■ WHAT THE EXERCISE ASKS ■
What is needed is a verbatim copy of the data, minus the pictures.

■ SUPPLIED DATA ■
#####
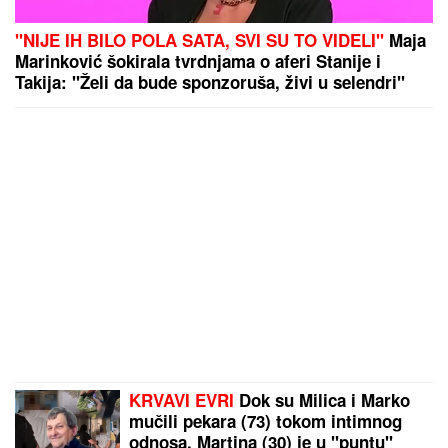
"NIJE IH BILO POLA SATA, SVI SU TO VIDELI"
Maja
Marinković šokirala tvrdnjama o aferi Stanije i
Takija: "Želi da bude sponzoruša, živi u selendri"
KRVAVI EVRI
Dok su Milica i Marko
mučili pekara (73) tokom intimnog
odnosa, Martina (30) je u "puntu"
#####
■ RESPONSE BOX ■
"NIJE IH BILO POLA SATA, SVI SU TO VIDELI"
Maja
Marinković šokirala tvrdnjama o aferi Stanije i
Takija: "Želi da bude sponzoruša, živi u selendri"
KRVAVI EVRI
Dok su Milica i Marko
mučili pekara (73) tokom intimnog
odnosa, Martina (30) je u "puntu"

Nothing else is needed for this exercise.